▶ [Goal of the exercise]
Reproduce the whole listing below without its pictures, exactly as written.

== Input data

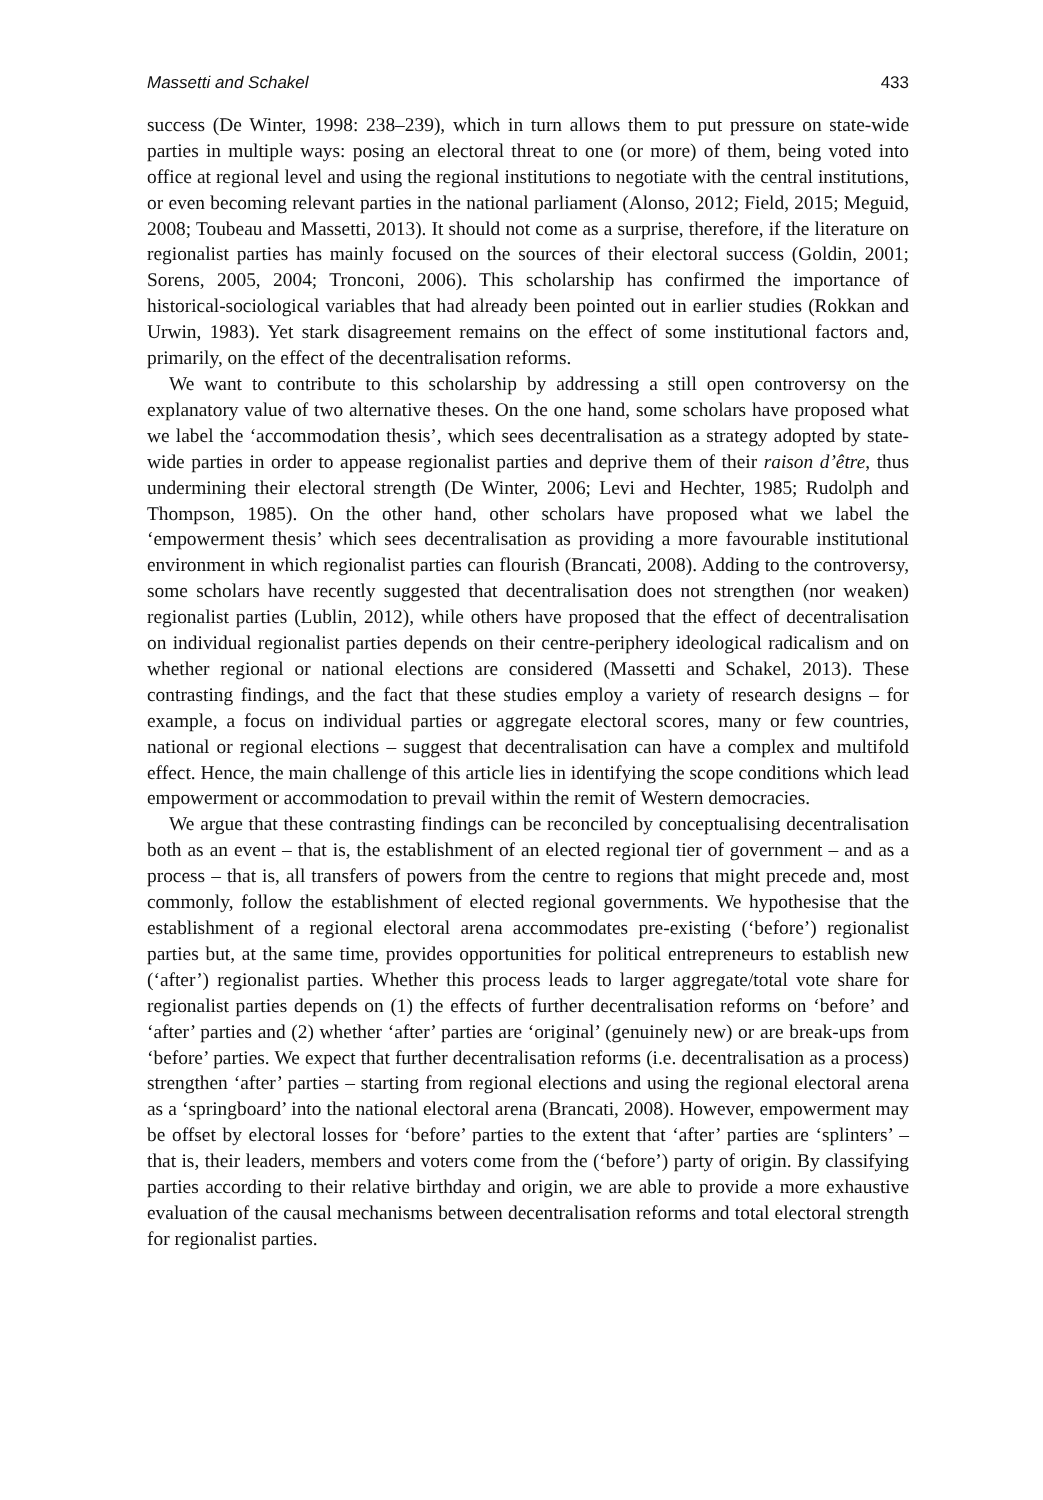Massetti and Schakel 433
success (De Winter, 1998: 238–239), which in turn allows them to put pressure on state-wide parties in multiple ways: posing an electoral threat to one (or more) of them, being voted into office at regional level and using the regional institutions to negotiate with the central institutions, or even becoming relevant parties in the national parliament (Alonso, 2012; Field, 2015; Meguid, 2008; Toubeau and Massetti, 2013). It should not come as a surprise, therefore, if the literature on regionalist parties has mainly focused on the sources of their electoral success (Goldin, 2001; Sorens, 2005, 2004; Tronconi, 2006). This scholarship has confirmed the importance of historical-sociological variables that had already been pointed out in earlier studies (Rokkan and Urwin, 1983). Yet stark disagreement remains on the effect of some institutional factors and, primarily, on the effect of the decentralisation reforms.
We want to contribute to this scholarship by addressing a still open controversy on the explanatory value of two alternative theses. On the one hand, some scholars have proposed what we label the ‘accommodation thesis’, which sees decentralisation as a strategy adopted by state-wide parties in order to appease regionalist parties and deprive them of their raison d’être, thus undermining their electoral strength (De Winter, 2006; Levi and Hechter, 1985; Rudolph and Thompson, 1985). On the other hand, other scholars have proposed what we label the ‘empowerment thesis’ which sees decentralisation as providing a more favourable institutional environment in which regionalist parties can flourish (Brancati, 2008). Adding to the controversy, some scholars have recently suggested that decentralisation does not strengthen (nor weaken) regionalist parties (Lublin, 2012), while others have proposed that the effect of decentralisation on individual regionalist parties depends on their centre-periphery ideological radicalism and on whether regional or national elections are considered (Massetti and Schakel, 2013). These contrasting findings, and the fact that these studies employ a variety of research designs – for example, a focus on individual parties or aggregate electoral scores, many or few countries, national or regional elections – suggest that decentralisation can have a complex and multifold effect. Hence, the main challenge of this article lies in identifying the scope conditions which lead empowerment or accommodation to prevail within the remit of Western democracies.
We argue that these contrasting findings can be reconciled by conceptualising decentralisation both as an event – that is, the establishment of an elected regional tier of government – and as a process – that is, all transfers of powers from the centre to regions that might precede and, most commonly, follow the establishment of elected regional governments. We hypothesise that the establishment of a regional electoral arena accommodates pre-existing (‘before’) regionalist parties but, at the same time, provides opportunities for political entrepreneurs to establish new (‘after’) regionalist parties. Whether this process leads to larger aggregate/total vote share for regionalist parties depends on (1) the effects of further decentralisation reforms on ‘before’ and ‘after’ parties and (2) whether ‘after’ parties are ‘original’ (genuinely new) or are break-ups from ‘before’ parties. We expect that further decentralisation reforms (i.e. decentralisation as a process) strengthen ‘after’ parties – starting from regional elections and using the regional electoral arena as a ‘springboard’ into the national electoral arena (Brancati, 2008). However, empowerment may be offset by electoral losses for ‘before’ parties to the extent that ‘after’ parties are ‘splinters’ – that is, their leaders, members and voters come from the (‘before’) party of origin. By classifying parties according to their relative birthday and origin, we are able to provide a more exhaustive evaluation of the causal mechanisms between decentralisation reforms and total electoral strength for regionalist parties.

====

▶ [Solution]
Massetti and Schakel 433
success (De Winter, 1998: 238–239), which in turn allows them to put pressure on state-wide parties in multiple ways: posing an electoral threat to one (or more) of them, being voted into office at regional level and using the regional institutions to negotiate with the central institutions, or even becoming relevant parties in the national parliament (Alonso, 2012; Field, 2015; Meguid, 2008; Toubeau and Massetti, 2013). It should not come as a surprise, therefore, if the literature on regionalist parties has mainly focused on the sources of their electoral success (Goldin, 2001; Sorens, 2005, 2004; Tronconi, 2006). This scholarship has confirmed the importance of historical-sociological variables that had already been pointed out in earlier studies (Rokkan and Urwin, 1983). Yet stark disagreement remains on the effect of some institutional factors and, primarily, on the effect of the decentralisation reforms.
We want to contribute to this scholarship by addressing a still open controversy on the explanatory value of two alternative theses. On the one hand, some scholars have proposed what we label the ‘accommodation thesis’, which sees decentralisation as a strategy adopted by state-wide parties in order to appease regionalist parties and deprive them of their raison d’être, thus undermining their electoral strength (De Winter, 2006; Levi and Hechter, 1985; Rudolph and Thompson, 1985). On the other hand, other scholars have proposed what we label the ‘empowerment thesis’ which sees decentralisation as providing a more favourable institutional environment in which regionalist parties can flourish (Brancati, 2008). Adding to the controversy, some scholars have recently suggested that decentralisation does not strengthen (nor weaken) regionalist parties (Lublin, 2012), while others have proposed that the effect of decentralisation on individual regionalist parties depends on their centre-periphery ideological radicalism and on whether regional or national elections are considered (Massetti and Schakel, 2013). These contrasting findings, and the fact that these studies employ a variety of research designs – for example, a focus on individual parties or aggregate electoral scores, many or few countries, national or regional elections – suggest that decentralisation can have a complex and multifold effect. Hence, the main challenge of this article lies in identifying the scope conditions which lead empowerment or accommodation to prevail within the remit of Western democracies.
We argue that these contrasting findings can be reconciled by conceptualising decentralisation both as an event – that is, the establishment of an elected regional tier of government – and as a process – that is, all transfers of powers from the centre to regions that might precede and, most commonly, follow the establishment of elected regional governments. We hypothesise that the establishment of a regional electoral arena accommodates pre-existing (‘before’) regionalist parties but, at the same time, provides opportunities for political entrepreneurs to establish new (‘after’) regionalist parties. Whether this process leads to larger aggregate/total vote share for regionalist parties depends on (1) the effects of further decentralisation reforms on ‘before’ and ‘after’ parties and (2) whether ‘after’ parties are ‘original’ (genuinely new) or are break-ups from ‘before’ parties. We expect that further decentralisation reforms (i.e. decentralisation as a process) strengthen ‘after’ parties – starting from regional elections and using the regional electoral arena as a ‘springboard’ into the national electoral arena (Brancati, 2008). However, empowerment may be offset by electoral losses for ‘before’ parties to the extent that ‘after’ parties are ‘splinters’ – that is, their leaders, members and voters come from the (‘before’) party of origin. By classifying parties according to their relative birthday and origin, we are able to provide a more exhaustive evaluation of the causal mechanisms between decentralisation reforms and total electoral strength for regionalist parties.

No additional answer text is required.